Green thumbs: High-tech home gardening brands want to help consumers grow their own food

High-tech home gardening brands are taking the guesswork out of growing your own food by offering futuristic devices that make the process as foolproof as possible.

Lettuce Grow offers seedlings for herbs, greens, fruits, vegetables, and flowers. (Photo: Lettuce Grow)

BRAND ROUNDUP

A stroll through the local farmers’ market will reveal what’s in season: zucchini and summer squash, tomatoes, bell peppers, and several varieties of plums, to name just a few.

After a year when the pandemic disrupted supply chains and delayed inventory, consumers flocked to their local markets rather than face potential delays from an online grocery order or product shortages on a trip to Whole Foods. Others took menus into their own hands: opting to grow food in the comfort of their homes, backyards, and gardens.

As a result, demand for seeds and gardening supplies went through the roof. Not only did at-home growing provide fresh fruits, herbs, and vegetables, it also offered an outlet for improving both physical and mental health in an especially challenging time.

The only problem? Millennials mostly admit they can’t be trusted with plants. One study published last year and conducted by OnePoll in conjunction with home furniture brand Article found that 67% of respondents said that taking care of plants was more of a challenge than they were prepared for, while the average number of plants that didn't survive in the care of those surveyed was seven. Just over one in five of those in the study said they were nervous about owning a plant because they’d killed one in the past.

So while this demographic may have aspirations to be plant parents, they're also a bit apprehensive about all the responsibility that comes with it.

A number of brands are tending to this matter with media-first solutions to guide the growing process. Self-described “Food Network or HGTV for medicinal plants” Personal Plants and subscription-based Pot Gang offer seeds for gardeners-in-training as well as classes, videos, a question hotline and other visual guides for growing at home. Along a similar vein is The Green Conspiracy, a physical journal to help users track growth and take notes along the way.

Gardening goes high-tech

With a central, curving pillar and radiating rings of different sizes, onlookers might first confuse Lettuce Grow's farmstand for a modern sculpture or set piece from a science fiction movie. But, in reality, it serves a very different function. Lettuce Grow is one of a new crop of brands building futuristic at-home hydroponic growing devices complete with LED lights, starter seed pods, an accompanying app, and other high-tech features, to lower the barrier to getting started and make it as foolproof as possible to grow your own food at home.

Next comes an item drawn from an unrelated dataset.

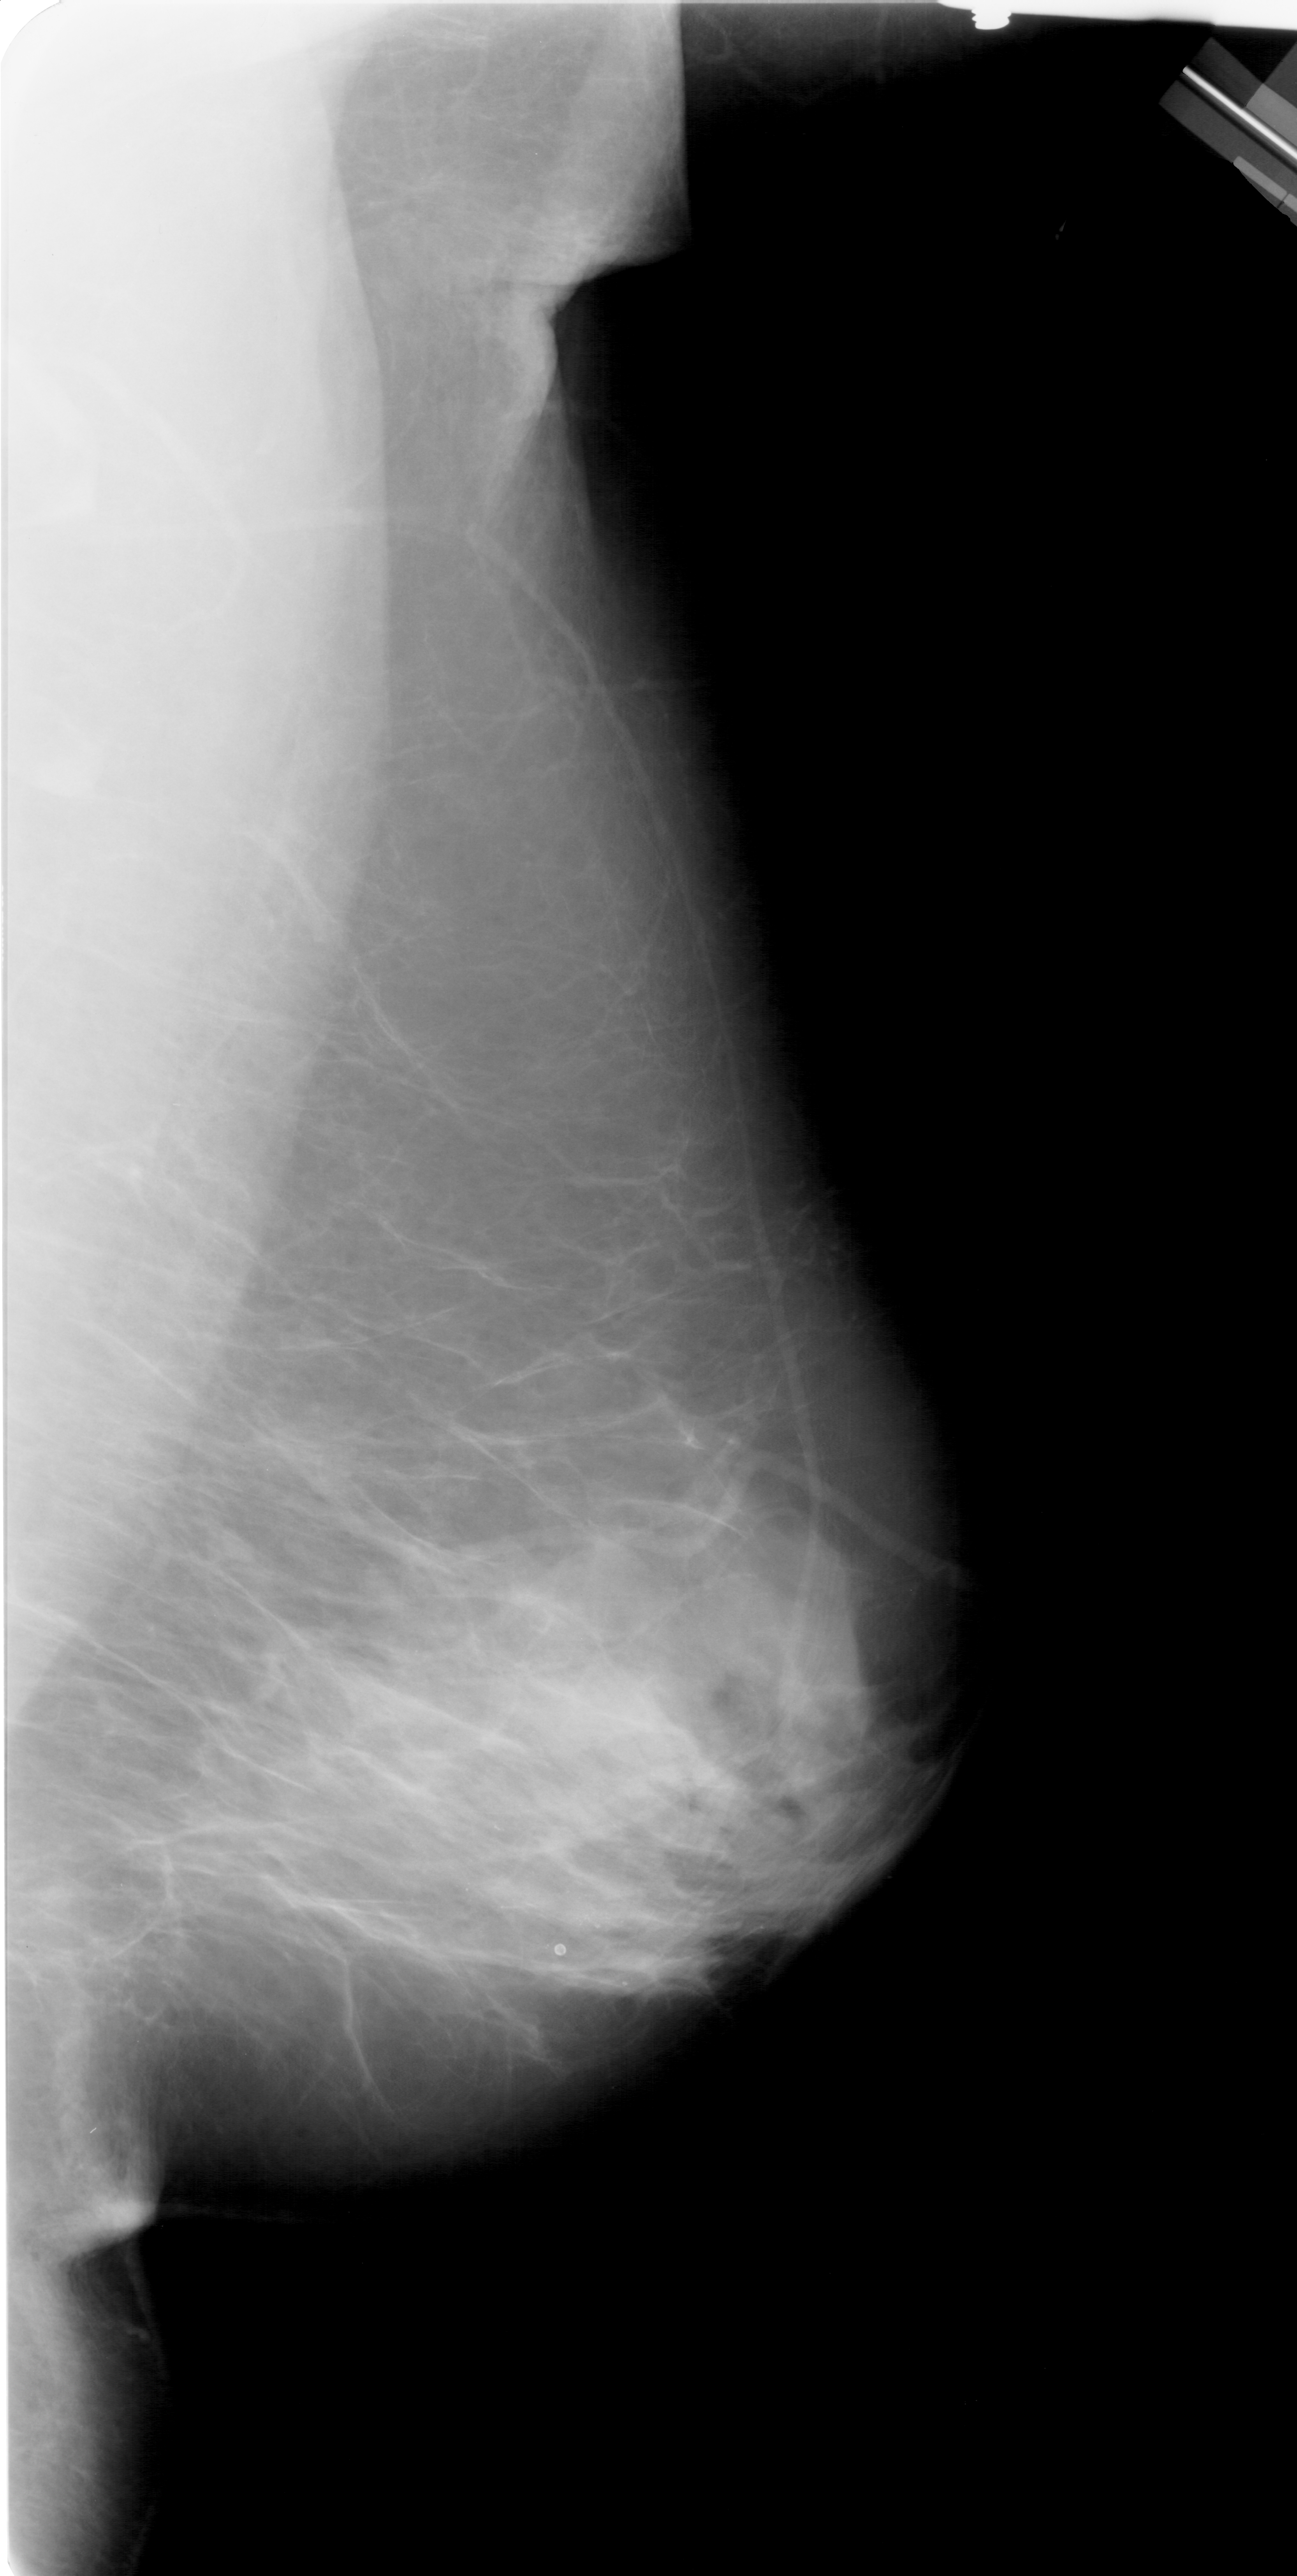
Scanned film-screen mammogram. Right breast. Mediolateral oblique (MLO) view. BI-RADS breast density category 4 (scale 1–4). 1297 × 2576 image matrix.
Expert-marked regions of interest on this film, with their recorded descriptors:
- calcifications, morphology pleomorphic, distribution linear; BI-RADS assessment category 4; subtlety rating 3 on a 1 (subtle) to 5 (obvious) scale; pathology (as recorded): benign: bounding box <381,1817,763,2024> (left, top, right, bottom; pixels)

"We grow the plants to be two to three weeks old and then we send them to you, and you just put them in our unit, and they finish growing. We start, you finish a project," says Jacob Pechenik, founder of Lettuce Grow, which has 12,700 people in its Facebook growers community. "By doing that, we have a huge success rate, because everything's germinated and off to a good start, and then we have an app that tells you exactly what to do." Last year, Pechenik reports that the company grew 10x and is on track to 4x growth in 2021. The smallest size of the farmstand retails for $348 for 12 plants, and goes up to $649 for a full 36 seedlings that reaches over six feet in height.

Developed exclusively for indoor growing, design-forward ēdn and Click and Grow make tabletop versions all the way up to larger wall units that start at $199.95 and $99.95, respectively, and rely on built-in LED lights, which helps would-be growers without backyards get their hands dirty (figuratively speaking).

Pechenik said that since the brand launched its own indoor growing lights in November, 30% of Lettuce Grow customers now own them. That's opened the door to more apartment dwellers keen at trying their hand at gardening, he adds. "New York City is our fourth largest market now, and that's just happened since November," Pechenik says.